Snoden and Angela at her new boarding school |
Snoden and Arthur (in the background) harvesting food for the kids |
When I was an exchange student in Vienna, for an entire year I had to walk to the end of the street and use a calling card at a phone booth for my mother to hear my voice—and she could never call me back. In order to talk to my friends I sent aerogrammes and waited weeks for a return letter. The problems of a sixteen-year-old girl are many, and by the time my mom or my friends got back to me in writing with their well-thought-out responses, I had already moved on to the next crisis. Times sure have changed, and now I can sit with a cup of coffee on my comfy couch, touch a button on my phone, and talk to people in an African village, where they don’t even have running water or electricity. It’s amazing, really.
We talk to Snoden and Susan that way quite often. They have the kids wave to us while they’re enjoying a meal or let us “sit in” on a class while they teach. They walk us around and show us the progress on a construction project or let us see how well the maize is growing on our land. We chat over a 9,000 mile distance like we’re standing next to each other on the same soil. That makes it easy for us to forget how difficult it is to live in the village and just how much those kids need this program. No water, no electricity, no health care, no security, and no education—for too many of the children there. But the kids in our program receive all these things, so we continue to work together over this long distance to improve and expand our ministry. Snoden just sent us the two beautiful pictures I’m sharing with you here. They’re not the highest quality images or even textbook examples of composition, but what they represent is of far greater value.
The first picture is a selfie that Snoden took of Angela and himself while he was dropping her off at her new school. It means she doesn’t have to walk four miles through dangerous neighborhoods anymore just to arrive at a school with hundreds of students to one teacher per class, no books, and no lunch. She’s a bright girl with untapped potential, and we want to see her thrive. Thanks to our generous friends and supporters, she will. We started out by applying for her to attend the international school where I taught and where the boys went when we lived in Malawi. After the initial enrollment process, we realized that may not be the best school for her after all. Among a few other issues, getting there and back each day was going to be a challenge. It took a bit of searching but we believe her parents’ legwork has paid off and that she’s been enrolled in the perfect school to suit her needs. It just so happens to be the girls’ boarding school Gret Glyer, the founder of DonorSee, started when he lived in Malawi. (I wrote about his recent passing in my last blog article). We love to see Angela’s bright smile in this photo, and we share her sentiment.
The second picture is of Snoden at our new farm, showing off some of the beautiful produce already ready for harvest.
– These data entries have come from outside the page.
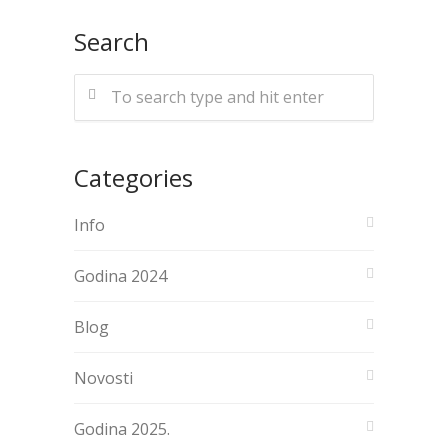
Search
Categories
Info
Godina 2024
Blog
Novosti
Godina 2025.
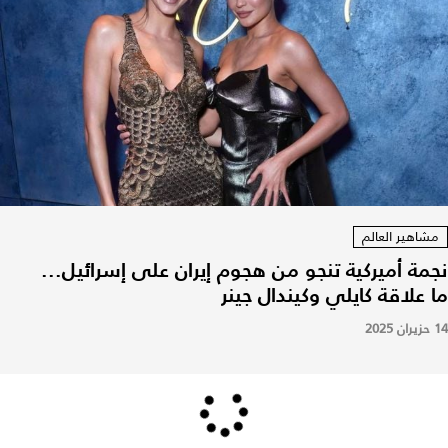
مشاهير العالم
نجمة أميركية تنجو من هجوم إيران على إسرائيل...
ما علاقة كايلي وكيندال جينر
14 حزيران 2025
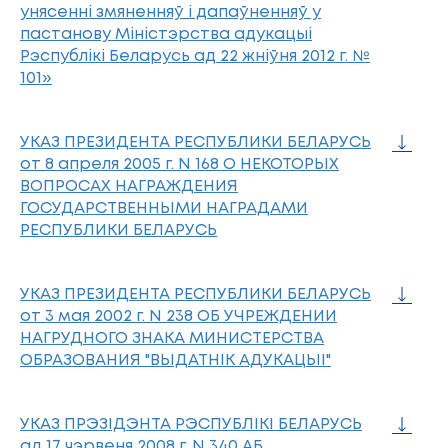
унясенні змяненняў і дапаўненняў у
пастанову Міністэрства адукацыі
Рэспублікі Беларусь ад 22 жніўня 2012 г. №
101»
УКАЗ ПРЕЗИДЕНТА РЕСПУБЛИКИ БЕЛАРУСЬ
от 8 апреля 2005 г. N 168 О НЕКОТОРЫХ
ВОПРОСАХ НАГРАЖДЕНИЯ
ГОСУДАРСТВЕННЫМИ НАГРАДАМИ
РЕСПУБЛИКИ БЕЛАРУСЬ
УКАЗ ПРЕЗИДЕНТА РЕСПУБЛИКИ БЕЛАРУСЬ
от 3 мая 2002 г. N 238 ОБ УЧРЕЖДЕНИИ
НАГРУДНОГО ЗНАКА МИНИСТЕРСТВА
ОБРАЗОВАНИЯ "ВЫДАТНIК АДУКАЦЫI"
УКАЗ ПРЭЗIДЭНТА РЭСПУБЛIКI БЕЛАРУСЬ
ад 17 чэрвеня 2008 г. N 340 АБ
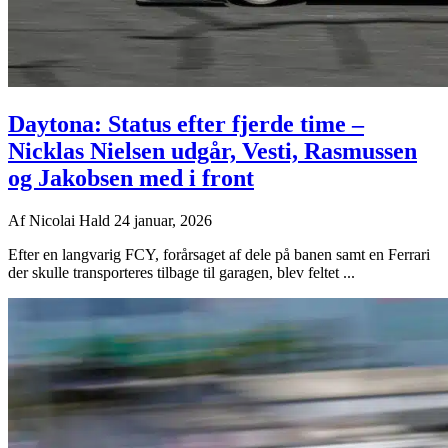
Daytona: Status efter fjerde time –
Nicklas Nielsen udgår, Vesti, Rasmussen
og Jakobsen med i front
Af
Nicolai Hald
24 januar, 2026
Efter en langvarig FCY, forårsaget af dele på banen samt en Ferrari
der skulle transporteres tilbage til garagen, blev feltet ...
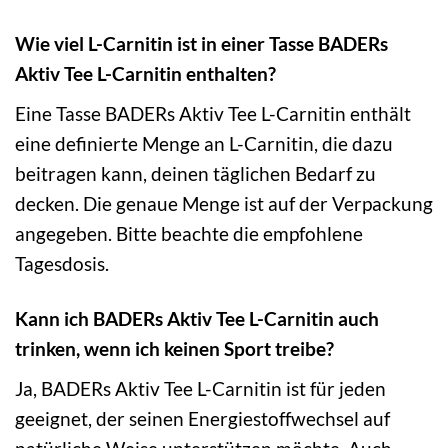
Wie viel L-Carnitin ist in einer Tasse BADERs
Aktiv Tee L-Carnitin enthalten?
Eine Tasse BADERs Aktiv Tee L-Carnitin enthält
eine definierte Menge an L-Carnitin, die dazu
beitragen kann, deinen täglichen Bedarf zu
decken. Die genaue Menge ist auf der Verpackung
angegeben. Bitte beachte die empfohlene
Tagesdosis.
Kann ich BADERs Aktiv Tee L-Carnitin auch
trinken, wenn ich keinen Sport treibe?
Ja, BADERs Aktiv Tee L-Carnitin ist für jeden
geeignet, der seinen Energiestoffwechsel auf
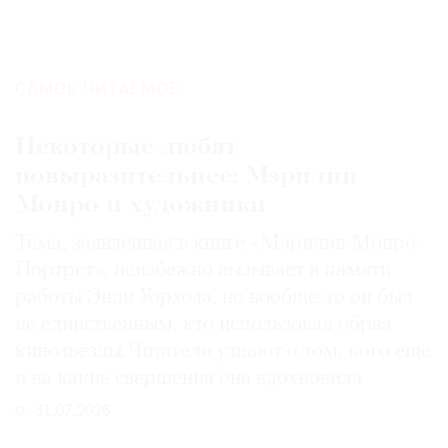
САМОЕ ЧИТАЕМОЕ:
Некоторые любят
повыразительнее: Мэрилин
Монро и художники
Тема, заявленная в книге «Мэрилин Монро.
Портрет», неизбежно вызывает в памяти
работы Энди Уорхола, но вообще-то он был
не единственным, кто использовал образ
кинозвезды. Читатели узнают о том, кого еще
и на какие свершения она вдохновила
31.07.2026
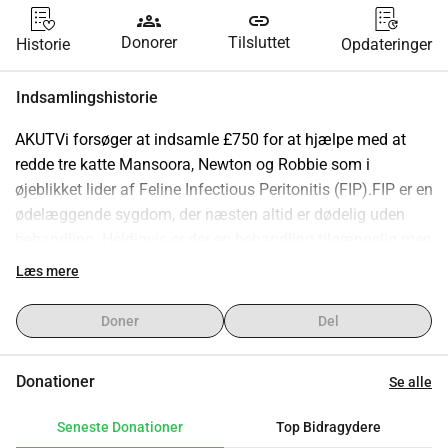
groups
link
Donorer
Tilsluttet
Historie
Opdateringer
Indsamlingshistorie
AKUTVi forsøger at indsamle £750 for at hjælpe med at 
redde tre katte Mansoora, Newton og Robbie som i 
øjeblikket lider af Feline Infectious Peritonitis (FIP).FIP er en 
ødelæggende sygdom, der næsten altid er dødelig uden 
behandling. Heldigvis er der en behandling tilgængelig men 
den er lang, intensiv og dyr.Hver af dem har brug for: Et 12-
Læs mere
ugers (3 måneders) behandlingsforløb Regelmæssige 
blodprøver for at overvåge fremskridt Løbende pleje for at 
Doner
Del
give dem den bedste chance for overlevelseDe midler, vi 
indsamler, skal dække en del af disse essentielle 
Donationer
Se alle
omkostninger og give dem en kampchance.Hver donation 
uanset hvor lille vil gå direkte til deres behandling og pleje. 
Seneste Donationer
Top Bidragydere
Selv at dele denne indsamling hjælper mere, end du 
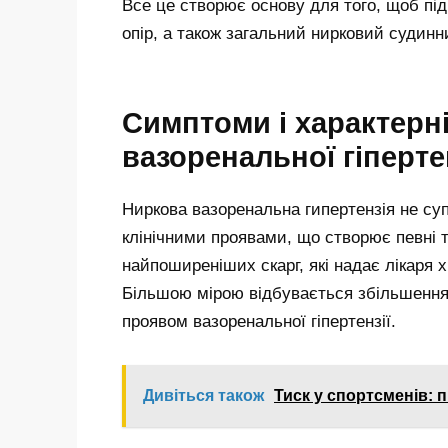
Все це створює основу для того, щоб п
опір, а також загальний нирковий судинн
Симптоми і характерн
вазоренальної гіперте
Ниркова вазоренальна гипертензія не с
клінічними проявами, що створює певні тр
найпоширеніших скарг, які надає лікаря 
Більшою мірою відбувається збільшення 
проявом вазоренальної гіпертензії.
Дивіться також
Тиск у спортсменів: 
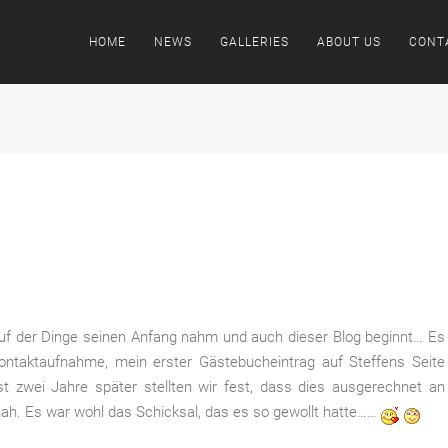
HOME
NEWS
GALLERIES
ABOUT US
CONT
uf der Dinge seinen Anfang nahm und auch dieser Blog beginnt… Es
Kontaktaufnahme, mein erster Gästebucheintrag auf Steffens Seite
st zwei Jahre später stellten wir fest, dass dies ausgerechnet an
ah. Es war wohl das Schicksal, das es so gewollt hatte……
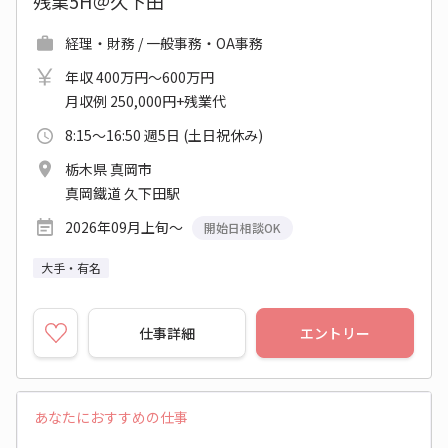
残業5H＠久下田
経理・財務 / 一般事務・OA事務
年収 400万円～600万円
月収例 250,000円+残業代
8:15～16:50 週5日 (土日祝休み)
栃木県 真岡市
真岡鐵道 久下田駅
2026年09月上旬～
開始日相談OK
大手・有名
仕事詳細
エントリー
あなたにおすすめの仕事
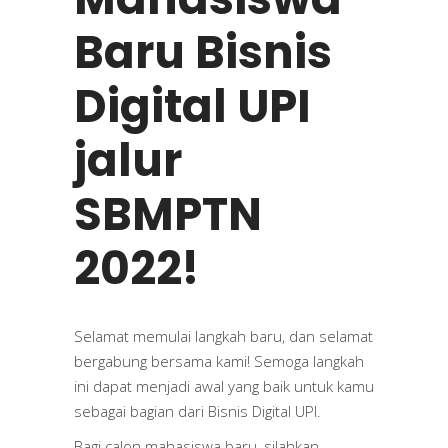
Baru Bisnis
Digital UPI
jalur
SBMPTN
2022!
Selamat memulai langkah baru, dan selamat
bergabung bersama kami! Semoga langkah
ini dapat menjadi awal yang baik untuk kamu
sebagai bagian dari Bisnis Digital UPI.
Bagi calon mahasiswa baru, silahkan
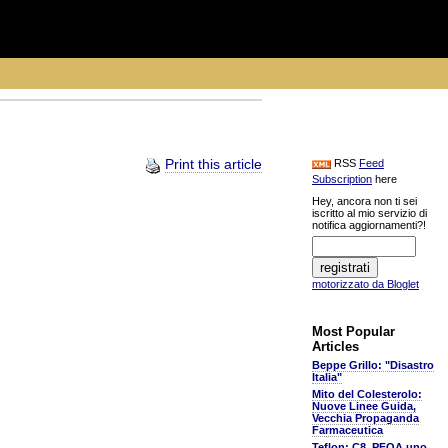
Print this article
RSS
Feed
Subscription
here
Hey, ancora non ti sei
iscritto al mio servizio di
notifica aggiornamenti?!
motorizzato da Bloglet
Most Popular
Articles
Beppe Grillo: "Disastro
Italia"
Mito del Colesterolo:
Nuove Linee Guida,
Vecchia Propaganda
Farmaceutica
Teflon: C8, PFOA uno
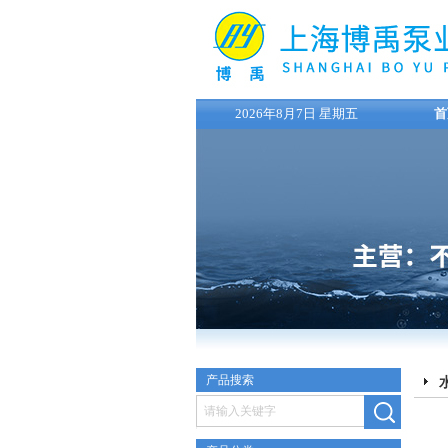
2026年8月7日 星期五
首
产品搜索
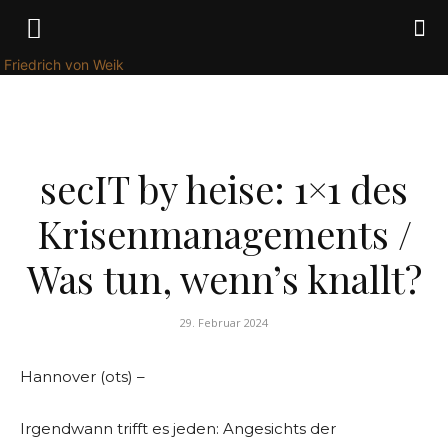
Friedrich von Weik
WIRTSCHAFT
secIT by heise: 1×1 des
Krisenmanagements /
Was tun, wenn’s knallt?
29. Februar 2024
Hannover (ots) –
Irgendwann trifft es jeden: Angesichts der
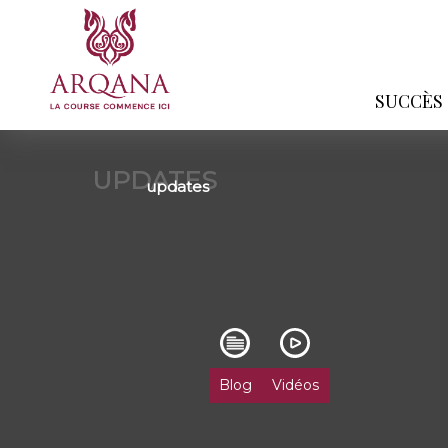
SUCCÈS
UPDATES
updates
Blog
Vidéos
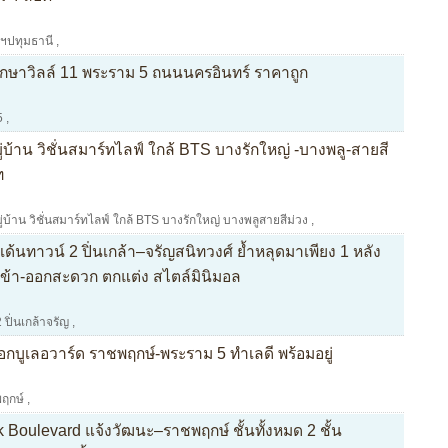
ฯปทุมธานี
,
กษาวิลล์ 11 พระราม 5 ถนนนครอินทร์ ราคาถูก
5
,
ู่บ้าน วิชั่นสมาร์ทไลฟ์ ใกล้ BTS บางรักใหญ่ -บางพลู-สายสี
ท
ู่บ้าน วิชั่นสมาร์ทไลฟ์ ใกล้ BTS บางรักใหญ่ บางพลูสายสีม่วง
,
ด้นทาวน์ 2 ปิ่นเกล้า–จรัญสนิทวงศ์ ย้ำหลุดมาเพียง 1 หลัง
ร เข้า-ออกสะดวก ตกแต่ง สไตล์มินิมอล
ปิ่นเกล้าจรัญ
,
อกบูเลอวาร์ด ราชพฤกษ์-พระราม 5 ทำเลดี พร้อมอยู่
ฤกษ์
,
Boulevard แจ้งวัฒนะ–ราชพฤกษ์ ชั้นทั้งหมด 2 ชั้น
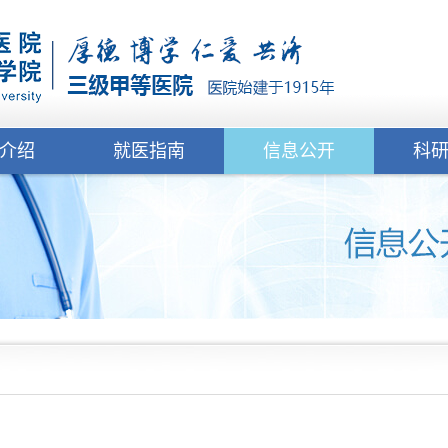
介绍
就医指南
信息公开
科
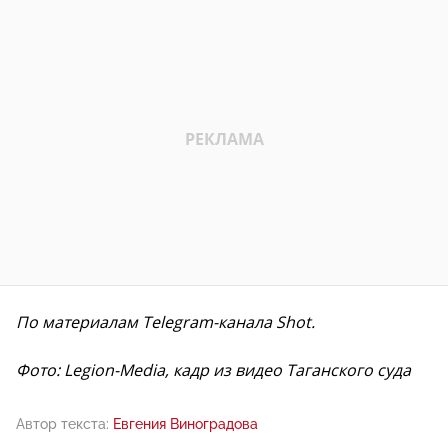
По материалам Telegram-канала Shot.
Фото: Legion-Media, кадр из видео Таганского суда
Автор текста:
Евгения Виноградова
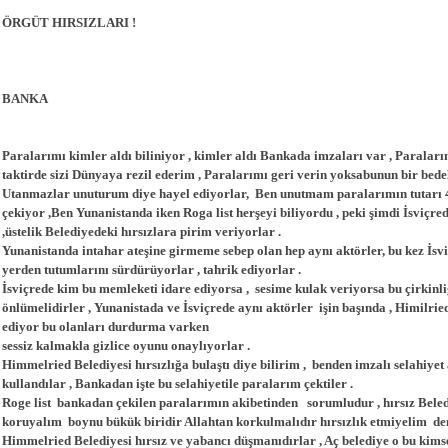
ÖRGÜT HIRSIZLARI !
BANKA
Paralarımı kimler aldı biliniyor , kimler aldı Bankada imzaları var , Paraları
taktirde sizi Dünyaya rezil ederim , Paralarımı geri verin yoksabunun bir bedel
Utanmazlar unuturum diye hayel ediyorlar, Ben unutmam paralarımın tutarı 420
çekiyor ,Ben Yunanistanda iken Roga list herşeyi biliyordu , peki şimdi İsviçre
,üstelik Belediyedeki hırsızlara pirim veriyorlar .
Yunanistanda intahar ateşine girmeme sebep olan hep aynı aktörler, bu kez İsvi
yerden tutumlarını sürdürüyorlar , tahrik ediyorlar .
İsviçrede kim bu memleketi idare ediyorsa , sesime kulak veriyorsa bu çirkinli
önlümelidirler , Yunanistada ve İsviçrede aynı aktörler işin başında , Himilri
ediyor bu olanları durdurma varken
sessiz kalmakla gizlice oyunu onaylıyorlar .
Himmelried Belediyesi hırsızlığa bulaştı diye bilirim , benden imzalı selahiyet a
kullandılar , Bankadan işte bu selahiyetile paralarım çektiler .
Roge list bankadan çekilen paralarımın akibetinden sorumludur , hırsız Beled
koruyalım boynu bükük biridir Allahtan korkulmalıdır hırsızlık etmiyelim de
Himmelried Belediyesi hırsız ve yabancı düşmanıdırlar , Aç belediye o bu kims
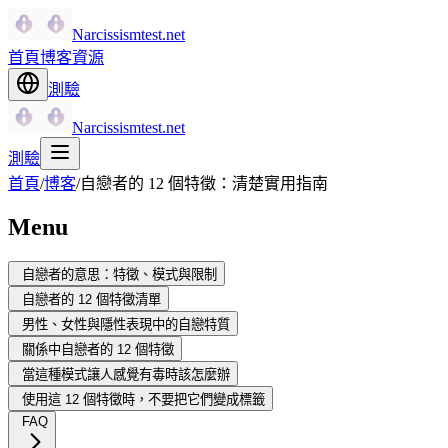
Narcissismtest.net
首頁
博客
資源
測驗
Narcissismtest.net
測驗
首頁
/
博客
/
自戀者的 12 個特徵：清楚實用指南
Menu
自戀者的意思：特徵、模式與限制
自戀者的 12 個特徵清單
男性、女性與隱性表現中的自戀特質
關係中自戀者的 12 個特徵
當這種模式讓人感覺有毒時該怎麼辦
使用這 12 個特徵時，不要把它們變成標籤
FAQ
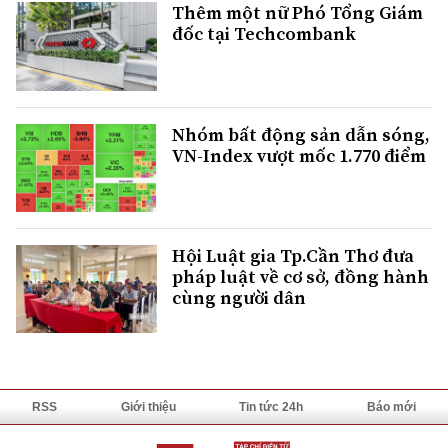
Thêm một nữ Phó Tổng Giám
đốc tại Techcombank
Nhóm bất động sản dẫn sóng,
VN-Index vượt mốc 1.770 điểm
Hội Luật gia Tp.Cần Thơ đưa
pháp luật về cơ sở, đồng hành
cùng người dân
RSS
Giới thiệu
Tin tức 24h
Báo mới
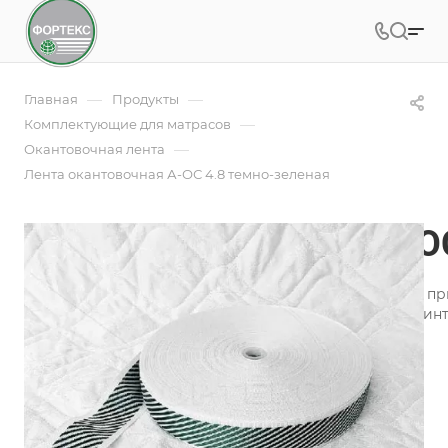
—
—
Главная
Продукты
—
Комплектующие для матрасов
—
Окантовочная лента
Лента окантовочная А-ОС 4.8 темно-зеленая
Лента окантовочная А-О
Лента окантовочная - это необходимая составляющая п
производства, пошива аксессуаров для оформления инт
Подробности
Заказать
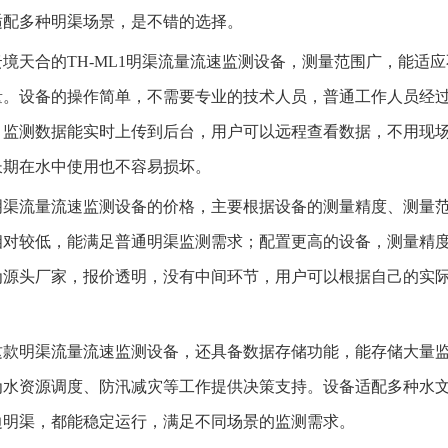
适配多种明渠场景，是不错的选择。
云境天合的TH-ML1明渠流量流速监测设备，测量范围广，能适
量。设备的操作简单，不需要专业的技术人员，普通工作人员经
，监测数据能实时上传到后台，用户可以远程查看数据，不用现
长期在水中使用也不容易损坏。
明渠流量流速监测设备的价格，主要根据设备的测量精度、测量
相对较低，能满足普通明渠监测需求；配置更高的设备，测量精
为源头厂家，报价透明，没有中间环节，用户可以根据自己的实
。
这款明渠流量流速监测设备，还具备数据存储功能，能存储大量
为水资源调度、防汛减灾等工作提供决策支持。设备适配多种水
边明渠，都能稳定运行，满足不同场景的监测需求。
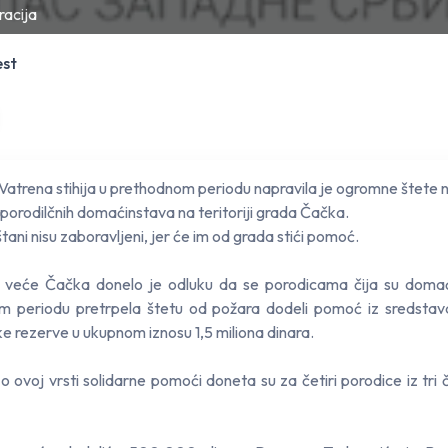
racija
est
Vatrena stihija u prethodnom periodu napravila je ogromne štete 
 porodilčnih domaćinstava na teritoriji grada Čačka.
ani nisu zaboravljeni, jer će im od grada stići pomoć.
 veće Čačka donelo je odluku da se porodicama čija su domać
m periodu pretrpela štetu od požara dodeli pomoć iz sredsta
e rezerve u ukupnom iznosu 1,5 miliona dinara.
o ovoj vrsti solidarne pomoći doneta su za četiri porodice iz tri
He was on his way home from leaving Angela at school and stopped by to grab some food for the kids in our feeding program.You can see Arthur, Angela’s brother, playing farmer in the background. We know God is blessing this endeavor because it’s not the growing season in Malawi; there is no rain. This new land is low enough that it stays wet and allows plants to grow even when the land around it is bone dry. This means that even with the price of food on the rise, our kids will not go hungry and we should be able to feed others outside our program. It also gives the kids exposure to foods they have never eaten and increases their health and the likelihood that they will eat a well-balanced diet in the future. I cannot express to you how excited we are to see the abundance of nutrition represented in those green leafy vegetables!
We hope to eventually eradicate poverty from the lives of every household in Malawi. Our latest two projects—the land purchase and enrolling Angela in school—have been especially fruitful to that end. We received the images that inspired this article just minutes after Snoden captured them on his phone, thanks to the miracle of modern technology. Now I’m sharing them with you just hours later. Isn’t it amazing that we can all be a part of what’s happening in Tambalale village right now? We don’t have to read about it in a book a year from now or a letter a month from now or even hear about it over the phone without actually seeing it. You and I can interact with real people living in real poverty today, and we can do something about it—today! It truly is an awesome blessing to be included in such a vital Kingdom work. We hope you feel the connection and the difference you’re making to put an end to the cycle of poverty in so many precious lives.